Flowers of Heaven.

"Covetousness, discontent, and murmuring are as natural to man as thorns are to the soil. We need not sow thistles and brambles; they come up naturally enough, because they are indigenous to earth: and so, we need not teach men to complain; they complain fast enough without any education.

But the precious things of the earth must be cultivated. If we would have wheat, we must plough and sow; if we want flowers, there must be the garden, and all the gardener’s care. Now, contentment is one of the flowers of heaven, and if we would have it, it must be cultivated; it will not grow in us by nature; it is the new nature alone that can produce it, and even then we must be specially careful and watchful that we maintain and cultivate the grace which God has sown in us.

Paul says, “I have learned … to be content;” as much as to say, he did not know how at one time. It cost him some pains to attain to the mystery of that great truth. No doubt he sometimes thought he had learned, and then broke down. And when at last he had attained unto it, and could say, “I have learned in whatsoever state I am, therewith to be content,” he was an old, grey-headed man, upon the borders of the grave—a poor prisoner shut up in Nero’s dungeon at Rome. We might well be willing to endure Paul’s infirmities, and share the cold dungeon with him, if we too might by any means attain unto his good degree. Do not indulge the notion that you can be contented with learning, or learn without discipline. It is not a power that may be exercised naturally, but a science to be acquired gradually. We know this from experience. Brother, hush that murmur, natural though it be, and continue a diligent pupil in the College of Content."
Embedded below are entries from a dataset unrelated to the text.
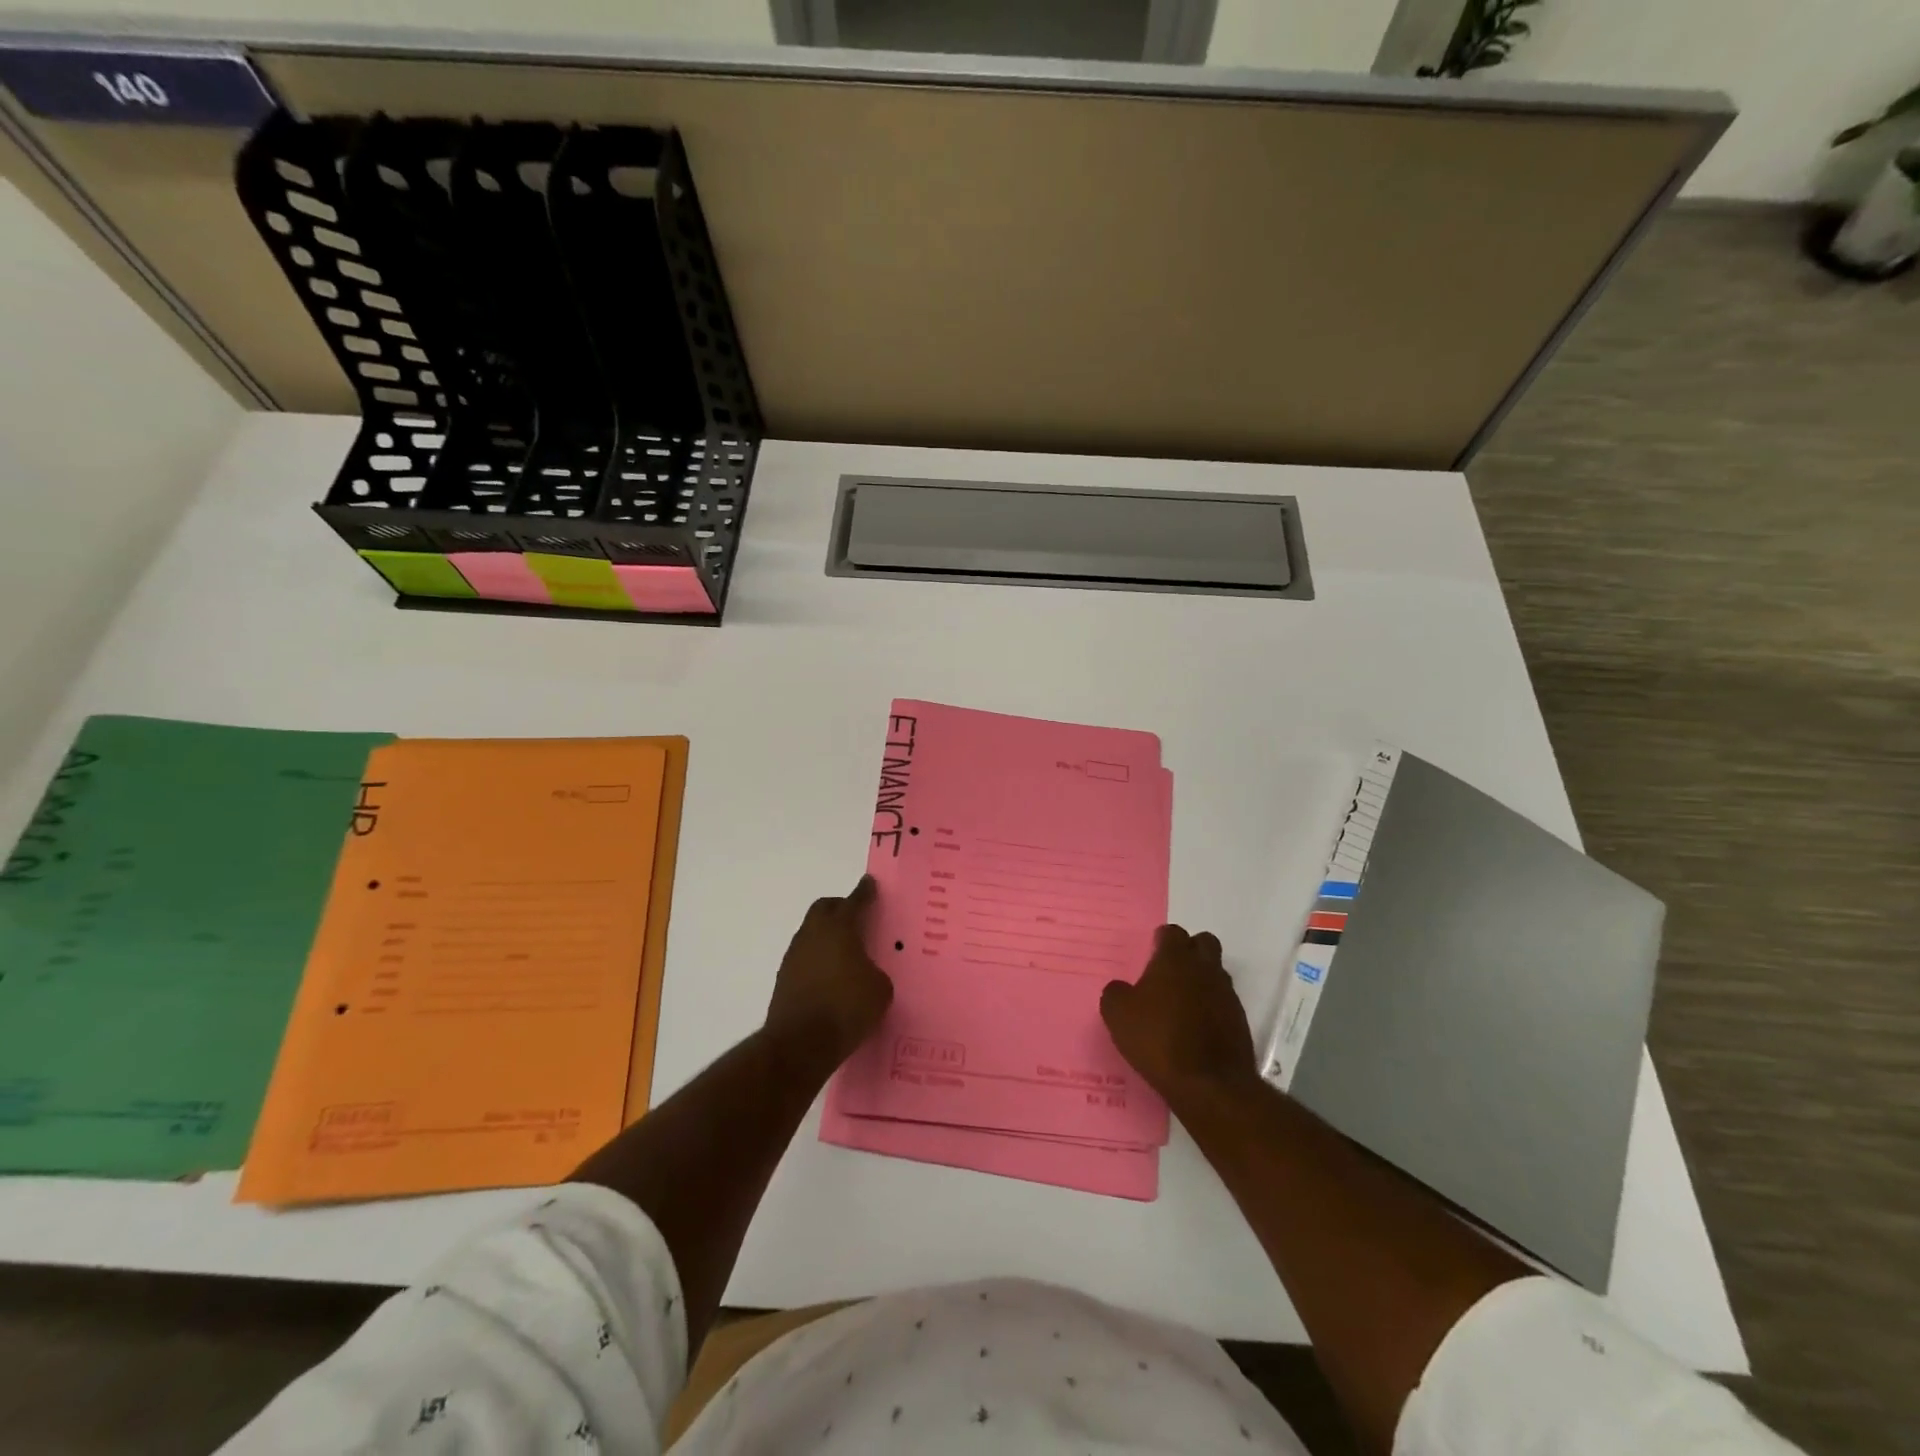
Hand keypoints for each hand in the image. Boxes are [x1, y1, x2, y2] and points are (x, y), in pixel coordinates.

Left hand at [763, 876, 894, 1074]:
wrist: (801, 1044)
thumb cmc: (847, 1008)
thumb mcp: (880, 989)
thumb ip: (875, 972)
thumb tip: (866, 973)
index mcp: (839, 928)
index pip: (854, 901)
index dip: (864, 892)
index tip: (869, 883)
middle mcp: (813, 934)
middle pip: (824, 908)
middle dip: (840, 907)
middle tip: (856, 916)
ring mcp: (794, 955)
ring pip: (811, 932)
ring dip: (826, 934)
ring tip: (844, 951)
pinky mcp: (783, 978)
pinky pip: (804, 956)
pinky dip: (817, 958)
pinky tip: (829, 976)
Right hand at [1101, 925, 1260, 1107]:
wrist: (1209, 1084)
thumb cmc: (1158, 1039)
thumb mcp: (1118, 1015)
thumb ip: (1116, 993)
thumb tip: (1121, 989)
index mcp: (1175, 959)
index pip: (1173, 932)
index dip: (1162, 940)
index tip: (1151, 953)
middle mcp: (1205, 969)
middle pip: (1204, 943)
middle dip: (1190, 950)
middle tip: (1170, 971)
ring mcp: (1227, 994)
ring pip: (1216, 973)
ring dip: (1201, 980)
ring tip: (1181, 1003)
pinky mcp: (1239, 1021)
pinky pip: (1223, 1002)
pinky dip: (1211, 1008)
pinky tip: (1195, 1028)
-Spurgeon, Morning and Evening

I have been thinking some about contentment lately. About thankfulness. We have been laboring to document what we are thankful for as next week approaches, and what an easy labor that has been! We are blessed beyond measure, and yet discontentment is "natural to man as thorns are to the soil." In one moment, I can be as contented and filled with gratitude as I've ever been, and in the next moment, my heart can bludgeon with desire for something more, something new, something different. Can you relate? In this midst of a world full of things to see and desire and enjoy, I want to labor for this "flower of heaven": contentedness. I want to ponder Christ anew this season and treasure Him above all else. I got this book of Advent readings in the mail recently and I'm so looking forward to reading through it as I anticipate Christmas.
I thought I might just share all of that in case anyone can relate:). I have seen this book recommended several times in the past few years, but it was usually well into December and I never got around to it. Here's to hoping this year will be different.

Thanks for reading:).

1 comment:

  1. Laura thank you for this encouragement. That was so what I needed to hear. I struggle constantly with discontentment (as we have so often talked about) so this was such a good perspective to gain. And I just got that book in the mail too! :) So funny! (or wild :) ha! I too have meant to get it for a couple of years but December always creeps up on me and by the time I think of it its almost Christmas. So I'm excited to have it for this season. Miss you and love you friend.